Identification

Essais

Un été avec Jankélévitch, Cynthia Fleury (par Guy Donikian)

Ecrit par Guy Donikian , le Lundi, 11 Décembre 2023. , dans Essais, Les Livres, Recensions, La Une Livres, Récits, Editions des Equateurs

Un été avec Jankélévitch, Cynthia Fleury, Editions Equateurs, mai 2023, 189 pages, 14 € Edition: Editions des Equateurs

Pour qui n’a pas lu Jankélévitch, un été avec… constitue un premier pas et plus qu’une simple initiation à la philosophie du susnommé. Ne pas l’avoir lu peut avoir pour cause un abord parfois difficile, encore que, ou une aridité apparente de certains textes. Avec Cynthia Fleury, ces possibles entraves volent en éclat, l’abord y étant écrit de manière claire et limpide, les aspects du travail du philosophe présentés méthodiquement et sans verbiage, sans cette logorrhée qui n’est souvent présente que pour satisfaire l’ego du scripteur. Ici, le rapport au lecteur est de l’ordre du partage de l’intérêt évident que la philosophe porte aux raisonnements, aux intuitions aussi de Jankélévitch. En voici quelques exemples.
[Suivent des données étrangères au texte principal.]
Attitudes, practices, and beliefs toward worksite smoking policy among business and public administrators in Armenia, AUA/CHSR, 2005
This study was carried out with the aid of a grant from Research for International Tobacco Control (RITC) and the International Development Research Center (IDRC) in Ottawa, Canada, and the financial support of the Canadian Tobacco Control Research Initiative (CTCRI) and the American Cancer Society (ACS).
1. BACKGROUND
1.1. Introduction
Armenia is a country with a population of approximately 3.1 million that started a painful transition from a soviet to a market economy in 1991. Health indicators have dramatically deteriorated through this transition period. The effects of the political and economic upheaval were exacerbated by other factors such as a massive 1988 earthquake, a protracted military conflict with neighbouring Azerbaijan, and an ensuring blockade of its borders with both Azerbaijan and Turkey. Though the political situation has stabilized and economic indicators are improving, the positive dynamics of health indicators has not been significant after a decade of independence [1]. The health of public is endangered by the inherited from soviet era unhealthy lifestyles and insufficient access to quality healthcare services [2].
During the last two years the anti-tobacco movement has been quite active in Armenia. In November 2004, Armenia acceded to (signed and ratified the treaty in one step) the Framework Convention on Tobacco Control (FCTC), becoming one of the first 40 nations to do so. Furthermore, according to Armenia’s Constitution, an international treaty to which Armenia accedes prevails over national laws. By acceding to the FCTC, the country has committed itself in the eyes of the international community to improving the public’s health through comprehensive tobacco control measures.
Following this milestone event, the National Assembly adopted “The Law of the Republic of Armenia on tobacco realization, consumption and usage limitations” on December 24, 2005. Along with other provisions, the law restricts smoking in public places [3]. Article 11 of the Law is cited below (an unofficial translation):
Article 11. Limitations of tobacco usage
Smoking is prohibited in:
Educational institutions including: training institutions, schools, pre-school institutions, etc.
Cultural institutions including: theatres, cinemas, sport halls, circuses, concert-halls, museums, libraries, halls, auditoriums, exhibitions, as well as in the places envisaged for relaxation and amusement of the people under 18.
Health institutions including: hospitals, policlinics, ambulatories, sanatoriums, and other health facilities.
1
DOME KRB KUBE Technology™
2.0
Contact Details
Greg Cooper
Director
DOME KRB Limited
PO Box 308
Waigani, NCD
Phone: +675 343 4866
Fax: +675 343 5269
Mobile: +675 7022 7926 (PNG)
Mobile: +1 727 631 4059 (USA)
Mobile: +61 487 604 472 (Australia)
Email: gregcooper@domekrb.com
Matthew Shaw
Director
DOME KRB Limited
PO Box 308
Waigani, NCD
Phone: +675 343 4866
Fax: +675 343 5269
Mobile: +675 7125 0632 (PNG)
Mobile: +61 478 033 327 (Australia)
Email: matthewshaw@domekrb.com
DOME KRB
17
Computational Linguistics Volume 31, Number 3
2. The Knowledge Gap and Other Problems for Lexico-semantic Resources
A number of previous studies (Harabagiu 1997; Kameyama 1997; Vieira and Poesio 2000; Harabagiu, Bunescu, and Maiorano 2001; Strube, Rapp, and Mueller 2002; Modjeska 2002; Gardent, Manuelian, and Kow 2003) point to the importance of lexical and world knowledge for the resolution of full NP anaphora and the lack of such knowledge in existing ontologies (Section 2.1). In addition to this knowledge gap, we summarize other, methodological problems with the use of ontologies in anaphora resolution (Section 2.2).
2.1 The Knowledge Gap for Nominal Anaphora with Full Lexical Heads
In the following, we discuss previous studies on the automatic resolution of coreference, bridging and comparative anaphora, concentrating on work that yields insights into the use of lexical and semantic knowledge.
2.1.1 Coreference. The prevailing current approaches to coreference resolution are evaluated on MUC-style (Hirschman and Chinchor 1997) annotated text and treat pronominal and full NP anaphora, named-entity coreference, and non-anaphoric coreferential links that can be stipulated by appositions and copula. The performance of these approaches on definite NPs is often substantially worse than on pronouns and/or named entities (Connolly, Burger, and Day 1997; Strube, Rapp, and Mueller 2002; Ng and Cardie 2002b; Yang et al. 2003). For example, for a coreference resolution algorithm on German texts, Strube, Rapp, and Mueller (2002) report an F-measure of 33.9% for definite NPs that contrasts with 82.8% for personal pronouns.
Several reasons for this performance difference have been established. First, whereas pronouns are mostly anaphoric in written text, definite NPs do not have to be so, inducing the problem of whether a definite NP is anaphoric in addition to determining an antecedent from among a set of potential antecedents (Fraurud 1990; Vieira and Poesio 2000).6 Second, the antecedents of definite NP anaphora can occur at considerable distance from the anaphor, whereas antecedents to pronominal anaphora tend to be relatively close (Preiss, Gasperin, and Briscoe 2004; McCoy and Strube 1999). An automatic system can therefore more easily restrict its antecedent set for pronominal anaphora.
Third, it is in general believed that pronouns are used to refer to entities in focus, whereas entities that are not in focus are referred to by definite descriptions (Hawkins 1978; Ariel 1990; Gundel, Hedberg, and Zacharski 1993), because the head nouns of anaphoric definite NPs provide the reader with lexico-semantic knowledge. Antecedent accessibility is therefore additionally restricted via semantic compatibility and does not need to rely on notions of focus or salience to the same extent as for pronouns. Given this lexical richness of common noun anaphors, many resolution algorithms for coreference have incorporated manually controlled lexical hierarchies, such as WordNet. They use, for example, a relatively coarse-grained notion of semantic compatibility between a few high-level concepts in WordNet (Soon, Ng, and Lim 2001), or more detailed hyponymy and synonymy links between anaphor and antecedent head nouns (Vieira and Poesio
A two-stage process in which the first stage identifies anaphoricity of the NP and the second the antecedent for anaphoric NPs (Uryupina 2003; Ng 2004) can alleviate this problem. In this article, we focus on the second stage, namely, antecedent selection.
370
« Ne manquez pas votre unique matinée de printemps », cette phrase extraite du Je ne sais quoi et le Presque rien, Cynthia Fleury en dit « qu’elle manie l’évidence et l’énigmatique, signe le renouveau mais aussi la disparition, la grâce et la gravité, un certain lyrisme ». Cette phrase « condense toute la philosophie, métaphysique et morale, et donc politique de Jankélévitch », ajoute-elle. Une injonction qui interpelle le sujet, vous, moi, en écrivant ne ratez pas, ne perdez pas, un impératif qui indique aussi que c’est ici et maintenant, « c’est à saisir, il faut être plus rapide que le temps, car le temps file, irréversiblement ». Enfin le printemps comme symbole du commencement, du seuil inaugural de la décision : c’est l’énergie vitale de Jankélévitch, cet héritage de Bergson qui infuse toute sa pensée.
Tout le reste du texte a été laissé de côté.